MATERIAL PROVIDED START

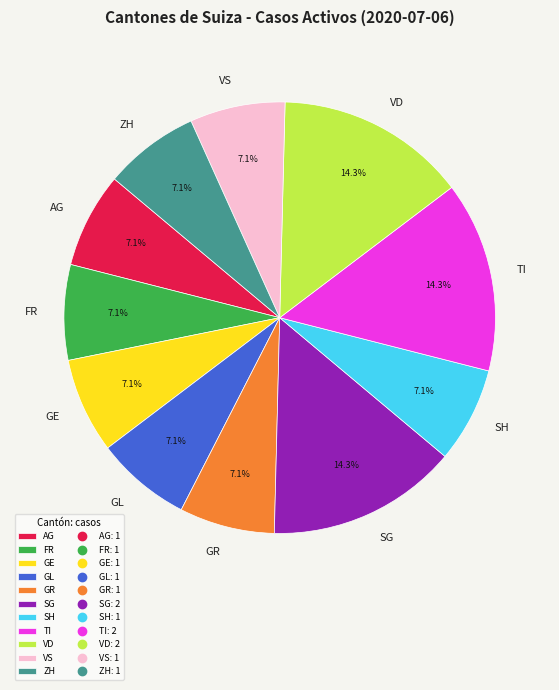

Is there any slice that represents more than half of the pie?

No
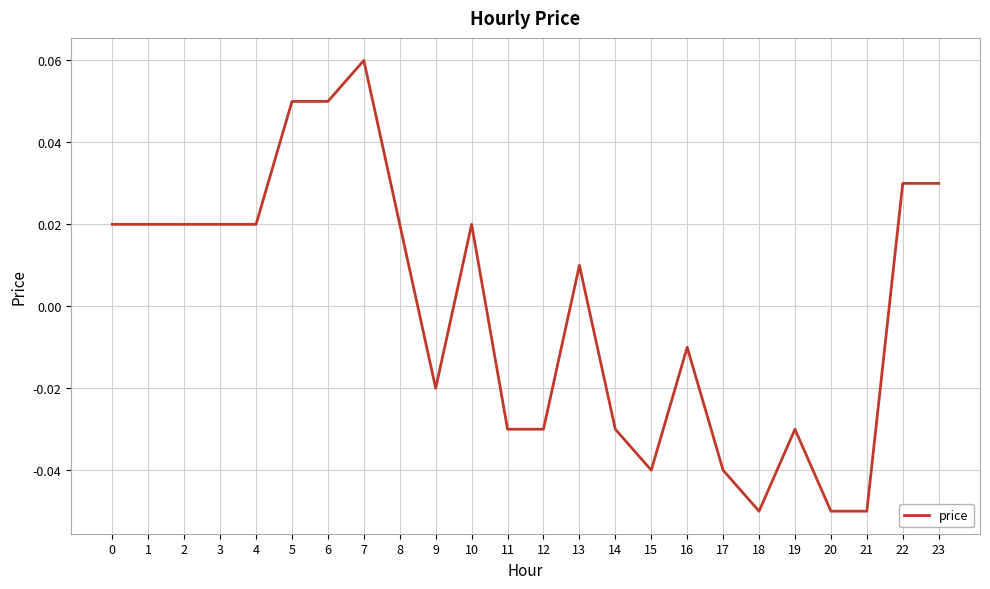

The value at 15 is -0.1. True or false?

False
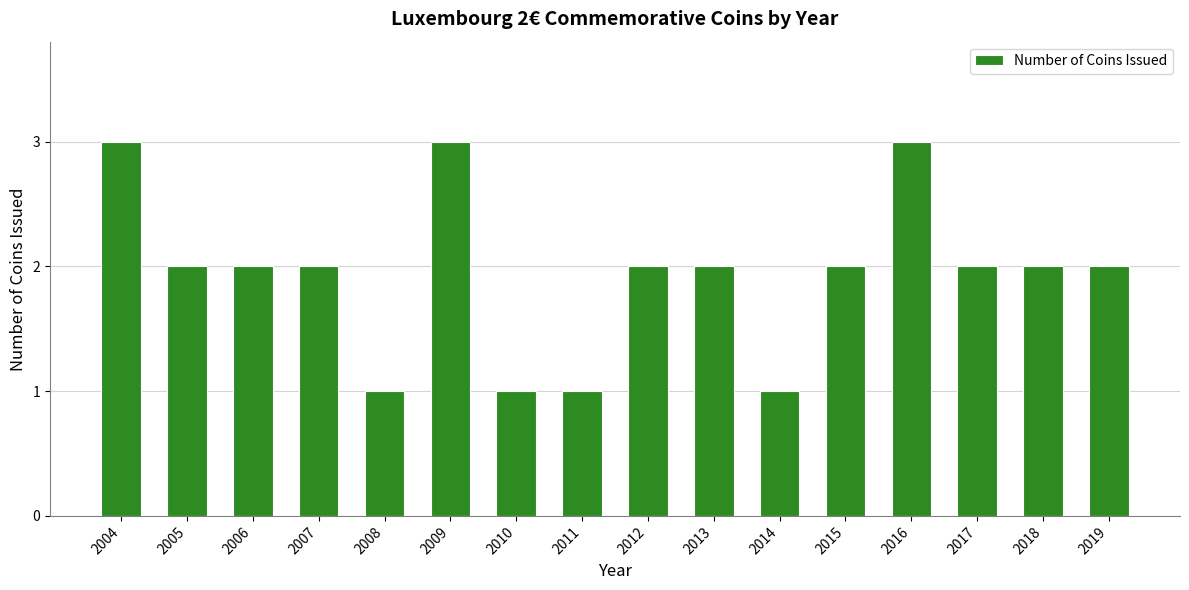

What is the sum of all values?

31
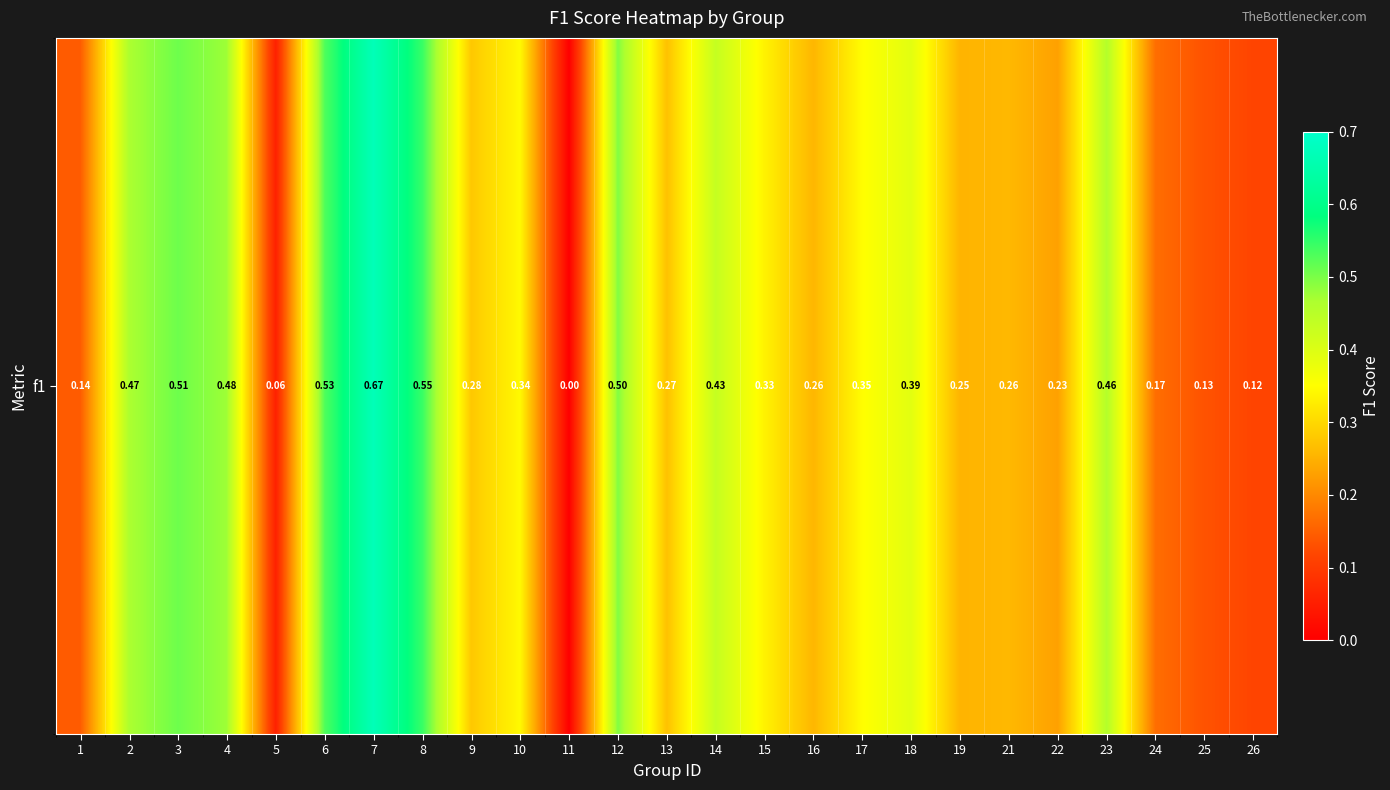

The chart shows a value of 0.8 at 8. True or false?

False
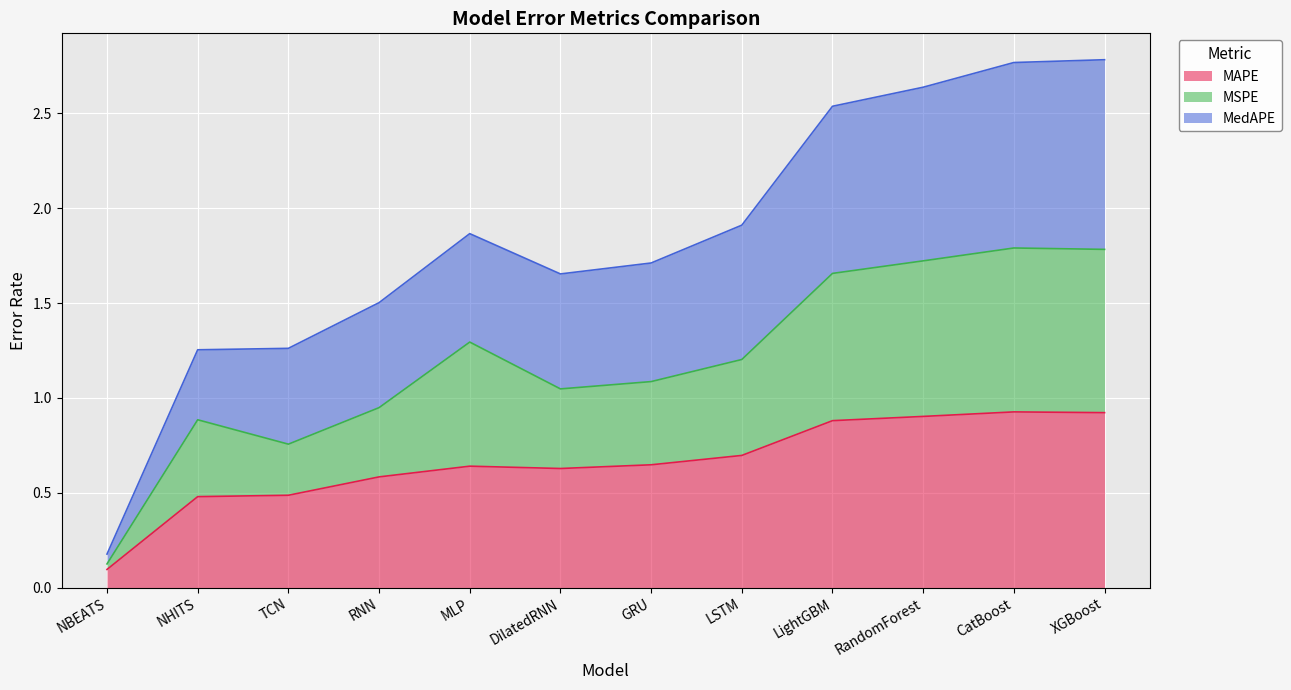

The MSPE series shows 1.8 at CatBoost. True or false?

True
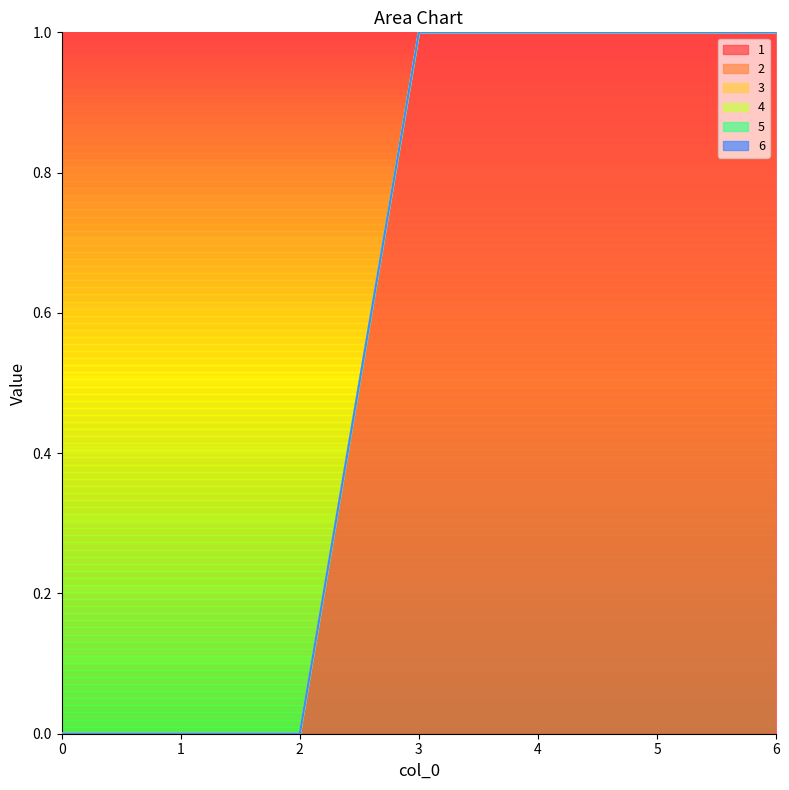

The value of 1 at 3 is 2. True or false?

False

MATERIAL PROVIDED END

Please copy every row above word for word, leaving out the pictures.

THE ANSWER ::
Is there any slice that represents more than half of the pie?

No

The value at 15 is -0.1. True or false?

False

What is the sum of all values?

31

The chart shows a value of 0.8 at 8. True or false?

False

The MSPE series shows 1.8 at CatBoost. True or false?

True

The value of 1 at 3 is 2. True or false?

False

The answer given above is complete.